◆ Given task ◆
Please copy out, without any change, the rows that begin at the line containing "family: Dryopteridaceae" and stop after the line containing "scientific name: Oenanthe oenanthe", with both of those lines included.
_ _ _ _ _ _ _
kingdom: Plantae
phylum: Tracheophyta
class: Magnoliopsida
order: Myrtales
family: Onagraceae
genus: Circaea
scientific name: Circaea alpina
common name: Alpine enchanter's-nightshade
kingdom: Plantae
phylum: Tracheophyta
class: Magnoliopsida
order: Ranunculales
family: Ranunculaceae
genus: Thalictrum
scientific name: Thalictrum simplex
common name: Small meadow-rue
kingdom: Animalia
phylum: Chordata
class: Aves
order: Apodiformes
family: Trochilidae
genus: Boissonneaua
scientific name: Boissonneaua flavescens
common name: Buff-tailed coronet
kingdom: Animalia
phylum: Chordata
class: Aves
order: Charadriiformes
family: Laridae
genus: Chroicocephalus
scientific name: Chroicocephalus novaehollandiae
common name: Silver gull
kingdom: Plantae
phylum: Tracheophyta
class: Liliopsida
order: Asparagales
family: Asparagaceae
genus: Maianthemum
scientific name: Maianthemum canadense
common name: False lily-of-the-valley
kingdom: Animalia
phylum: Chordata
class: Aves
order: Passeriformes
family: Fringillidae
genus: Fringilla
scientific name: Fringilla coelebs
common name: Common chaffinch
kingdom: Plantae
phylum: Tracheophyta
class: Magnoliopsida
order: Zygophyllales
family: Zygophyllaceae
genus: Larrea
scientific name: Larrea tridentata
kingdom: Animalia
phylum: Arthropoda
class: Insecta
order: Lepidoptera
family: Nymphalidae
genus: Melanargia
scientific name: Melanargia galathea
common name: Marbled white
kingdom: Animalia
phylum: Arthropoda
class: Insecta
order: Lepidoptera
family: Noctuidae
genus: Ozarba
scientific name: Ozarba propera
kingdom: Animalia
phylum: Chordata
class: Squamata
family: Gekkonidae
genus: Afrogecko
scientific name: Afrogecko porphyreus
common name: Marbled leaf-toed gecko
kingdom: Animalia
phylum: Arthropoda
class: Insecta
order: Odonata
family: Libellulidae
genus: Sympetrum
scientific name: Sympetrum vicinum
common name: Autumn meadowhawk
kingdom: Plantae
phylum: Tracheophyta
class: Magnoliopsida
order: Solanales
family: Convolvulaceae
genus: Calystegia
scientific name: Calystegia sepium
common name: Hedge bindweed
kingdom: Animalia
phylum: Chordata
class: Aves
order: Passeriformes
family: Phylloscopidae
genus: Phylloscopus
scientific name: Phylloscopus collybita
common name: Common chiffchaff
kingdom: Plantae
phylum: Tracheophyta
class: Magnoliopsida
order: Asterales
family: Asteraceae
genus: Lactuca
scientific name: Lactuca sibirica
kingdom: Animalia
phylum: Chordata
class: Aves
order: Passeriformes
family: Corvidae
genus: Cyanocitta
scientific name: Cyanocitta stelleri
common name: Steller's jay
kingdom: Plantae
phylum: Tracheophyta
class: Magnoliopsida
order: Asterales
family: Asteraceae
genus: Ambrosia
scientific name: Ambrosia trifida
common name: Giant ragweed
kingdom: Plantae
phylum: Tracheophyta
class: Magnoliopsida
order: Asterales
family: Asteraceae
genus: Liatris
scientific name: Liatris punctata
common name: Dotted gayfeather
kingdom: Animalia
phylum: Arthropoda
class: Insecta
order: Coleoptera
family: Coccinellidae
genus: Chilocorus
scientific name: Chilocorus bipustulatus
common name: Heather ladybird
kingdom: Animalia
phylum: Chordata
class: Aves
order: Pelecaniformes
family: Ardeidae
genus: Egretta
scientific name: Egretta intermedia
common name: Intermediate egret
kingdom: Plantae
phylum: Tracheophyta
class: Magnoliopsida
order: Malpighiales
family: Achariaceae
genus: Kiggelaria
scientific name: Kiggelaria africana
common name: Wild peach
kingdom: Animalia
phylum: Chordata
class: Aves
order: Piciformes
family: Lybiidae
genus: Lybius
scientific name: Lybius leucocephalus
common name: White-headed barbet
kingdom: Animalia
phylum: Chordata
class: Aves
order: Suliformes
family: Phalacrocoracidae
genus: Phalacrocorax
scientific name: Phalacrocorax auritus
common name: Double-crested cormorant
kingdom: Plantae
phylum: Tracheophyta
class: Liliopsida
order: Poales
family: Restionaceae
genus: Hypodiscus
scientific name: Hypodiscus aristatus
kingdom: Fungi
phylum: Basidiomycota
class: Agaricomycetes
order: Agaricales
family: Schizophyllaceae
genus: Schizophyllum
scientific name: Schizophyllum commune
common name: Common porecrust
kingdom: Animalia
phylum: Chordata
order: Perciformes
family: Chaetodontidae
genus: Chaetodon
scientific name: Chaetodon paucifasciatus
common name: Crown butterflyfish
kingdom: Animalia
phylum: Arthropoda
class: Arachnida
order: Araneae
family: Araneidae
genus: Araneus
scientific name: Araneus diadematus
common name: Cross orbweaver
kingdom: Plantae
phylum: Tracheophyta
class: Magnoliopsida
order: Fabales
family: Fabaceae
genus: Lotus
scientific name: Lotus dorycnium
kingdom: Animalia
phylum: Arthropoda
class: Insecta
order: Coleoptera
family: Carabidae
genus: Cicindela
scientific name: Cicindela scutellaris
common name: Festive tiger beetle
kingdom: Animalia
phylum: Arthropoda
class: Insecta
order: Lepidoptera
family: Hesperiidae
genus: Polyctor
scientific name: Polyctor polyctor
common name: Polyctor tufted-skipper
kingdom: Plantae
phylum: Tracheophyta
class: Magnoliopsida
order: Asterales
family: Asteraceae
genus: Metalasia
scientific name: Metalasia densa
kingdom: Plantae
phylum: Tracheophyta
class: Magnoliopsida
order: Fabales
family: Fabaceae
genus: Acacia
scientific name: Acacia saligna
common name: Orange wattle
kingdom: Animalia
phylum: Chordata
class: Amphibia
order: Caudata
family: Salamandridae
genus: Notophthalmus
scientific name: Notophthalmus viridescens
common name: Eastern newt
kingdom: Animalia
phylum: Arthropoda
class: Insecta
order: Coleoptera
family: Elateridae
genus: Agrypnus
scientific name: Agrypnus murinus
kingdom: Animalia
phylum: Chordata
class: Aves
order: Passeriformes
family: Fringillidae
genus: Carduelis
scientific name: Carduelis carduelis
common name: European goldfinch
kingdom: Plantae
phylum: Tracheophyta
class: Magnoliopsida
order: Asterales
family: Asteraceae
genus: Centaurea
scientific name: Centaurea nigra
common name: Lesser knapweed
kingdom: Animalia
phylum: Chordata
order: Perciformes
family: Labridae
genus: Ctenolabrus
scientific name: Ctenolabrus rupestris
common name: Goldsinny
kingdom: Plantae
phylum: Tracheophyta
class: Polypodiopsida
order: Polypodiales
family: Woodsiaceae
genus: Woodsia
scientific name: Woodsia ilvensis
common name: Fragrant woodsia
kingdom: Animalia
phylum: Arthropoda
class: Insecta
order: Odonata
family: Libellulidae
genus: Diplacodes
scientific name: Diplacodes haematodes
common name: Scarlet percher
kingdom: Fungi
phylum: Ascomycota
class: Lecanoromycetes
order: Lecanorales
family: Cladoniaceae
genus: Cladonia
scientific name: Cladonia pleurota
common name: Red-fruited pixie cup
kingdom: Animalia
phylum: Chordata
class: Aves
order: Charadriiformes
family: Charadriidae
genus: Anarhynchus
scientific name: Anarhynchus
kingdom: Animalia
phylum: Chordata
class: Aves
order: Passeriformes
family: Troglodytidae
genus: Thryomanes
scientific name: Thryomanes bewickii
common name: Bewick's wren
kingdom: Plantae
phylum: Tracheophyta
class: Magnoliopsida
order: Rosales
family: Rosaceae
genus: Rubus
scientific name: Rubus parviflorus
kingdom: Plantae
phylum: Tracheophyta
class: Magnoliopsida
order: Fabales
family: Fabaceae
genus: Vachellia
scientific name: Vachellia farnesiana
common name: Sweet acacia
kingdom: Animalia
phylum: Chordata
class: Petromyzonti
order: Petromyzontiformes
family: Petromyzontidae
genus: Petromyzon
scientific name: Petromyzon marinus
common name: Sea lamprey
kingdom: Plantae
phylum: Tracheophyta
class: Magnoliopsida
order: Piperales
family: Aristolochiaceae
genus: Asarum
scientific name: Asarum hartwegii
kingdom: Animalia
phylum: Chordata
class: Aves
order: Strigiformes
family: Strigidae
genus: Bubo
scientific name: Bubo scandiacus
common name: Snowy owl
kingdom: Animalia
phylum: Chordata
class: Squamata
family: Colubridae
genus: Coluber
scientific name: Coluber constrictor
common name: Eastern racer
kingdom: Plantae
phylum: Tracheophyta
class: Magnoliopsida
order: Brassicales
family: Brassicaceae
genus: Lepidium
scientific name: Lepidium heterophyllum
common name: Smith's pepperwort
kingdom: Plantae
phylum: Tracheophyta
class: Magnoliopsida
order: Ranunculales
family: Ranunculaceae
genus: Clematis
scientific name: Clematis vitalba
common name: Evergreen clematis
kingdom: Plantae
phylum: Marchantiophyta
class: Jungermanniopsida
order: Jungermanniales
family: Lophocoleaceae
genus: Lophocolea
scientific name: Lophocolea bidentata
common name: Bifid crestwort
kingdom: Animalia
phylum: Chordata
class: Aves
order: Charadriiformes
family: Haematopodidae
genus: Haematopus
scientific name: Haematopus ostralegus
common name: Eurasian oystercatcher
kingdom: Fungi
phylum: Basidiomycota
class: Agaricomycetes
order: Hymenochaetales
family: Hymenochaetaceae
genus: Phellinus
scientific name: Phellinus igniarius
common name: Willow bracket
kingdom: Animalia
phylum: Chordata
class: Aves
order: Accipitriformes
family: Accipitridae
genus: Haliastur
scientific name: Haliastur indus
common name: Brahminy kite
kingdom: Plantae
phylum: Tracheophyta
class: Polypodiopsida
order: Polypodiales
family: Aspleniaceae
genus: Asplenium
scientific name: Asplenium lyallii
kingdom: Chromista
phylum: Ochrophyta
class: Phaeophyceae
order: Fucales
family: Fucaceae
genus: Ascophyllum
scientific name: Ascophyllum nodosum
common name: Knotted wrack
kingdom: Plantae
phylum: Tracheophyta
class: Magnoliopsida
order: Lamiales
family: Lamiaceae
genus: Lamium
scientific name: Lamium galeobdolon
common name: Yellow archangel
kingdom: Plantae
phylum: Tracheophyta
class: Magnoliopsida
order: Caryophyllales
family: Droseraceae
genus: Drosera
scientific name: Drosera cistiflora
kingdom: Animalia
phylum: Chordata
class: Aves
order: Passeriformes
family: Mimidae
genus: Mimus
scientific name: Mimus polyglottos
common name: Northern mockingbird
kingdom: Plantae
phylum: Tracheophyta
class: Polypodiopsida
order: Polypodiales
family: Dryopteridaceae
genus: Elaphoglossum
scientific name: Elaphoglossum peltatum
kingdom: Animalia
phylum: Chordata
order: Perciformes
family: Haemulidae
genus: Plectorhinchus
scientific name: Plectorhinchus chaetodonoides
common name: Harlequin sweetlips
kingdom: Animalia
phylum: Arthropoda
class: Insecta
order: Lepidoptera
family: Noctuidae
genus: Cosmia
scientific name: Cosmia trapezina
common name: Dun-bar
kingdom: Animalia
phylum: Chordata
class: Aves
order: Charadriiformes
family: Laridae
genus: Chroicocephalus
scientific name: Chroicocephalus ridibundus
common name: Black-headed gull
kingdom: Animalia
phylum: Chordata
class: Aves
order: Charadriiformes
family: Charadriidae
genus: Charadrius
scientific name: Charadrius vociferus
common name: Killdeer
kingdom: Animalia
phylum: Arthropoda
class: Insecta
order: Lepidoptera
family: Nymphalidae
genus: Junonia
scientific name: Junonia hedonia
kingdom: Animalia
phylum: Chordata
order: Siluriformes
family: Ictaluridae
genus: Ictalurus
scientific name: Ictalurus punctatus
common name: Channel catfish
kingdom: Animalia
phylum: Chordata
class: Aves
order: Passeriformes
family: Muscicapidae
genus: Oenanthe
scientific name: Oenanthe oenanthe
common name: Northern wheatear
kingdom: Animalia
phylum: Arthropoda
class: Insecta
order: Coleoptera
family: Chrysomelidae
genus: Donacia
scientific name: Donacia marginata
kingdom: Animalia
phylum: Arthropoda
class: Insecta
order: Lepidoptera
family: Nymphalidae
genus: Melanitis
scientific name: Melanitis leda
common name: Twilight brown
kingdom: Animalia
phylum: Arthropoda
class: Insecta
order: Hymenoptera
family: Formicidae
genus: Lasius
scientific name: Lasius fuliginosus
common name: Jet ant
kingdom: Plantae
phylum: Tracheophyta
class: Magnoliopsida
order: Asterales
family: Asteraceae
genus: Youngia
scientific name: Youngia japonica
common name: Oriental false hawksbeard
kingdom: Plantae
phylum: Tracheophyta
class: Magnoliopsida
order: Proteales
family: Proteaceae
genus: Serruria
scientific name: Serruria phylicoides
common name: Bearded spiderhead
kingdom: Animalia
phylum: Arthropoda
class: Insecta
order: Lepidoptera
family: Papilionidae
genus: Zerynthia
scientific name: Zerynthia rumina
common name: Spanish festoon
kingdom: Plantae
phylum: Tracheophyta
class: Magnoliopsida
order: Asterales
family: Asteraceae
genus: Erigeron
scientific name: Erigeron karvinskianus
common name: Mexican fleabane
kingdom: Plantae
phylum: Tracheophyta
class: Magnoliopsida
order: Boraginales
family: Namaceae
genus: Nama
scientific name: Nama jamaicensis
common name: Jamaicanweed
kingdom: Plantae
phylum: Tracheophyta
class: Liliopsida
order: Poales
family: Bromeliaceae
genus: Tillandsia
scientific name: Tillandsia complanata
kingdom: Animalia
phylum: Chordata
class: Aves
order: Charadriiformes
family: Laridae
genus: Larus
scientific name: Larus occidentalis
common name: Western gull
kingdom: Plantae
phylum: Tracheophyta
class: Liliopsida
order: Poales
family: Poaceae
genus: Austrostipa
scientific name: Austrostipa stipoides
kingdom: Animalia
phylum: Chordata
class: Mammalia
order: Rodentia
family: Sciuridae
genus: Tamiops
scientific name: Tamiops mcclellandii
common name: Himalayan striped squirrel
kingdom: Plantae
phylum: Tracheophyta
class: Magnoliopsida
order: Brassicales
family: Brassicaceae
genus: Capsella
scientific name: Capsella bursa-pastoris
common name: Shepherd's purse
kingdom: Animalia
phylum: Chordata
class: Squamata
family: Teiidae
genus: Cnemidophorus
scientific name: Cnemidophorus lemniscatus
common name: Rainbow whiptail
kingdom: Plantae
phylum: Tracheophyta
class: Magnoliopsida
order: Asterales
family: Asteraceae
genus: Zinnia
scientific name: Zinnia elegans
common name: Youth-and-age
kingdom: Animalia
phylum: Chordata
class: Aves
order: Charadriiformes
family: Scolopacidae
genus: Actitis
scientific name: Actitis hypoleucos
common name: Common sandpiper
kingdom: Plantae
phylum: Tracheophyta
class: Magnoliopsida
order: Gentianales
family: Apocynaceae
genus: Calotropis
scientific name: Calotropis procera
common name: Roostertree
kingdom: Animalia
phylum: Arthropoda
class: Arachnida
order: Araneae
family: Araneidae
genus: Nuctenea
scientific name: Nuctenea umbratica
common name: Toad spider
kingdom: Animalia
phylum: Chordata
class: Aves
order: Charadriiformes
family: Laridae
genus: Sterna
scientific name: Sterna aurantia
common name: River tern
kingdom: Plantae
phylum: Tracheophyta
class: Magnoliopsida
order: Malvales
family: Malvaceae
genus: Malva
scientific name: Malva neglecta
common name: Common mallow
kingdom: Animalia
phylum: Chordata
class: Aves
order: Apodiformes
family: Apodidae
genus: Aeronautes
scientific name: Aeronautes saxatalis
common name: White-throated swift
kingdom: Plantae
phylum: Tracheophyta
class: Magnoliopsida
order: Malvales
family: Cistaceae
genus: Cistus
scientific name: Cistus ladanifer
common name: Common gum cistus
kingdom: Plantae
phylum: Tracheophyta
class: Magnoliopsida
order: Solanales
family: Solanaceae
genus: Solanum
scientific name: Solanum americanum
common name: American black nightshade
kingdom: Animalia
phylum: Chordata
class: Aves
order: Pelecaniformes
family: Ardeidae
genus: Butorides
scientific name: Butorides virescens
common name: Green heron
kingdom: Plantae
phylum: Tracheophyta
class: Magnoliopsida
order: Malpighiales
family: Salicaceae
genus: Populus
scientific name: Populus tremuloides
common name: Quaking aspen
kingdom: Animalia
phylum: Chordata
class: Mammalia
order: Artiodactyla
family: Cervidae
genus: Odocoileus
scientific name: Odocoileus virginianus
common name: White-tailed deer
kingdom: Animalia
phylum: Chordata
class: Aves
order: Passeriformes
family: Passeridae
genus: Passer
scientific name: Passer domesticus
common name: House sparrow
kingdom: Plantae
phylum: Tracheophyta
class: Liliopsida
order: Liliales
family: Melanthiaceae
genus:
_ _ _ _ _ _ _
◆ Result of this task ◆
family: Dryopteridaceae
genus: Elaphoglossum
scientific name: Elaphoglossum peltatum
kingdom: Animalia
phylum: Chordata
order: Perciformes
family: Haemulidae
genus: Plectorhinchus
scientific name: Plectorhinchus chaetodonoides
common name: Harlequin sweetlips
kingdom: Animalia
phylum: Arthropoda
class: Insecta
order: Lepidoptera
family: Noctuidae
genus: Cosmia
scientific name: Cosmia trapezina
common name: Dun-bar
kingdom: Animalia
phylum: Chordata
class: Aves
order: Charadriiformes
family: Laridae
genus: Chroicocephalus
scientific name: Chroicocephalus ridibundus
common name: Black-headed gull
kingdom: Animalia
phylum: Chordata
class: Aves
order: Charadriiformes
family: Charadriidae
genus: Charadrius
scientific name: Charadrius vociferus
common name: Killdeer
kingdom: Animalia
phylum: Arthropoda
class: Insecta
order: Lepidoptera
family: Nymphalidae
genus: Junonia
scientific name: Junonia hedonia
kingdom: Animalia
phylum: Chordata
order: Siluriformes
family: Ictaluridae
genus: Ictalurus
scientific name: Ictalurus punctatus
common name: Channel catfish
kingdom: Animalia
phylum: Chordata
class: Aves
order: Passeriformes
family: Muscicapidae
genus: Oenanthe
scientific name: Oenanthe oenanthe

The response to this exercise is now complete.